As interest in food from around the world grows, independents can capitalise on this trend by offering a range of American products, wholesalers and suppliers have told RN.
Jonathan Summerley, purchasing director at confectionery wholesaler Hancocks, said between 2016 and 2017, Hancocks saw a 32% uplift in sales and a 37% increase in volumes sold for American confectionery, with this trend expected to continue throughout 2018.
“Reese’s and Hershey’s brands have dominated, and continue to dominate, the top five products for Hancocks,” he said.
Lucy Talbot, founder at The Cookie Dough Co., which sells pots of ready-to-eat cookie dough, said the trend for eating cookie dough has filtered from the US to the UK, and is popular among millennials as an ‘Instagram-worthy’ treat.
“Offering American desserts gives independents a point of difference.

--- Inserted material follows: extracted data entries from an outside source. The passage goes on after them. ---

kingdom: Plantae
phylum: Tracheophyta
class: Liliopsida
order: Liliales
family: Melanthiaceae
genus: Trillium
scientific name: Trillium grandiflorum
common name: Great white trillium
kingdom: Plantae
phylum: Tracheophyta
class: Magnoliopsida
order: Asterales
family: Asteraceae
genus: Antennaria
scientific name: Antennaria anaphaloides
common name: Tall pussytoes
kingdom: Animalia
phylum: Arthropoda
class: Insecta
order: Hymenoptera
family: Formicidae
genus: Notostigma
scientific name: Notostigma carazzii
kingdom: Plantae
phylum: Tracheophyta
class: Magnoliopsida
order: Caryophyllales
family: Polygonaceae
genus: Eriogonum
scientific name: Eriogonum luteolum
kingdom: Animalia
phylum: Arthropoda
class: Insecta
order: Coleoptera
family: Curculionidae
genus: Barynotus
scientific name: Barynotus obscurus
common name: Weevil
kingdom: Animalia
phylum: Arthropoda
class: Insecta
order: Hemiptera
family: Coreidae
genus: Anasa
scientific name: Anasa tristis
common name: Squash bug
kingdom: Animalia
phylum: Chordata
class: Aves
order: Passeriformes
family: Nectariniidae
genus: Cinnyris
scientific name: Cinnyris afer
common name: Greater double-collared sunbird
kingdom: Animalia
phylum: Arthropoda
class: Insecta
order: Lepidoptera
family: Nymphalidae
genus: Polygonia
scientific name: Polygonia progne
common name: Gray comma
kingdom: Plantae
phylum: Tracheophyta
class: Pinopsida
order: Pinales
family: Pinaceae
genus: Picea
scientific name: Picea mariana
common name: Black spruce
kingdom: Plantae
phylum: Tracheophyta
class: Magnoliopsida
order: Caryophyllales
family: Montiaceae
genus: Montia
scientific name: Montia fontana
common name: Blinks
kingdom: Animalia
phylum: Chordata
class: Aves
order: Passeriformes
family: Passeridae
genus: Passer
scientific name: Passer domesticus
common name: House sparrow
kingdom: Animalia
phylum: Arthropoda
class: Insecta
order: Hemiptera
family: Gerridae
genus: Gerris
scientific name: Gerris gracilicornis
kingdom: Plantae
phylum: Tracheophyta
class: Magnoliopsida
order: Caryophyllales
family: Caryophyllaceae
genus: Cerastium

It also increases basket spend as it has a premium price, being a novelty food,” she said.
Dave Hiscutt, of Londis Westham Road in Weymouth, said he has an ambient bay and soft drinks chiller dedicated to American food and drink.
“We have shoppers coming in especially for American goods because we are the only shop in the area that sells it. Last year, during a warm week, we sold 292 cans of Fanta Berry Blue. The drink is popular with younger consumers looking for something different,” he said.
David Ramsey, of Best-one Byram Park in West Yorkshire, said he stocks Big Jake’s American BBQ range from Bestway which includes chicken wings and ribs.
“Today alone, we sold 12 boxes across the range. It has been really popular, and has definitely encouraged me to stock more American foods,” he told RN.